Perennial Top Alcohol Funny Car contender Annie Whiteley, who won Denver in 2018 and was runner-up in 2014, 2015, and last year, suffered a rare middle-round loss at her home track, one-of-a-kind Bandimere Speedway in the Rocky Mountain foothills just west of Denver. The many-time national event champion and current national speed record holder qualified high, as usual, but came up just short of yet another final-round appearance.

Whiteley’s J&A Service/YNot team, based just four hours from Bandimere in scenic Grand Junction, Colo., began eliminations from the fast half of the field, as always, No. 1 for the third time in four starts this year with an aggregate best of 5.734 at 258.91 mph. Pole qualifier for the fourth time in her career on the mountain, she actually got the top spot by less than a thousandth of a second by virtue of winning the best-speed tiebreaker over eventual winner Doug Gordon, who also ran a 5.734, by 5 mph – 258.91 mph to 253.90.

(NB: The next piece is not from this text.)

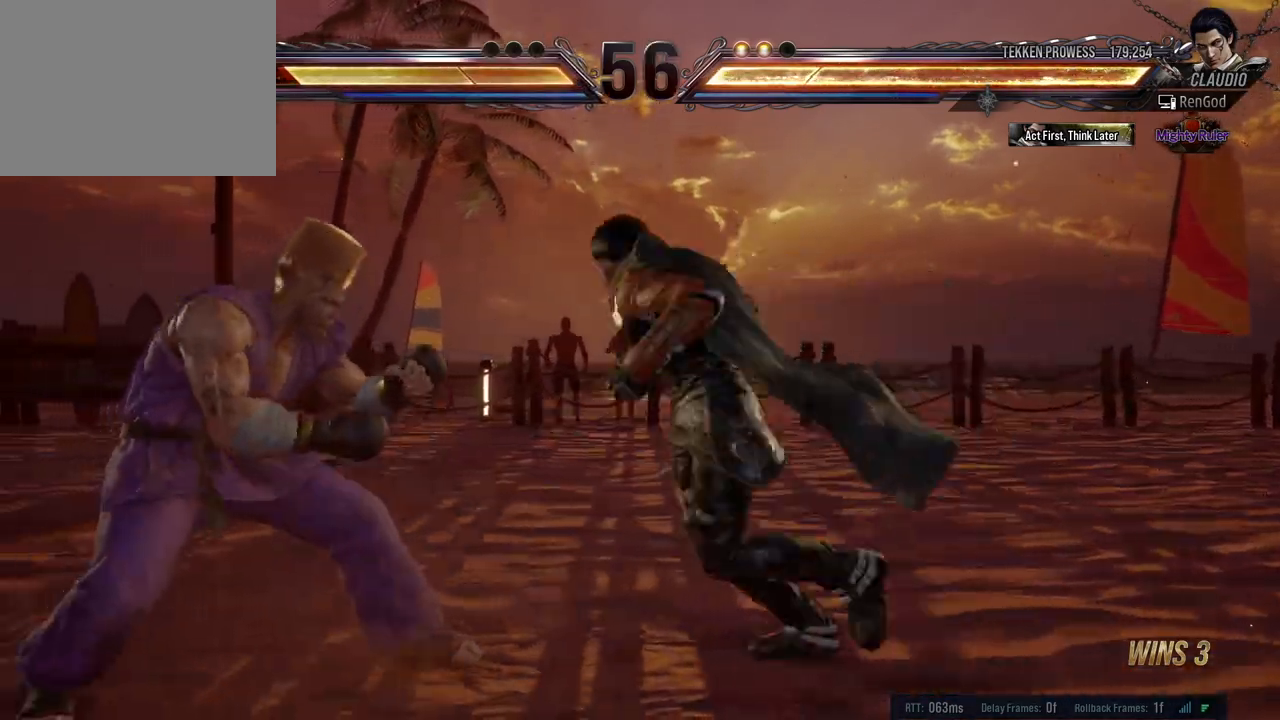
{"buttons": ["Y"], "left_stick": "left", "events": [[33, "left_stick", "center"], [417, "left_stick", "left"], [467, "Y", "down"]]}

Crew chief Mike Strasburg, from neighboring Utah, cooked up a high-altitude combination for the first round of eliminations perfect for the unique conditions all mile-high racers face. Whiteley reeled off another winning run, a 5.73/257, but a similar 5.74/256 in the semifinals left her just short. Torque converter driver Bill Bernard got off the starting line a little quicker for a 5.75/248 holeshot win. From here, Jim and Annie Whiteley’s YNot team heads into an uncertain future – who knows when COVID-19 restrictions will permit another race? – with a win and three semifinals finishes on its 2020 score card.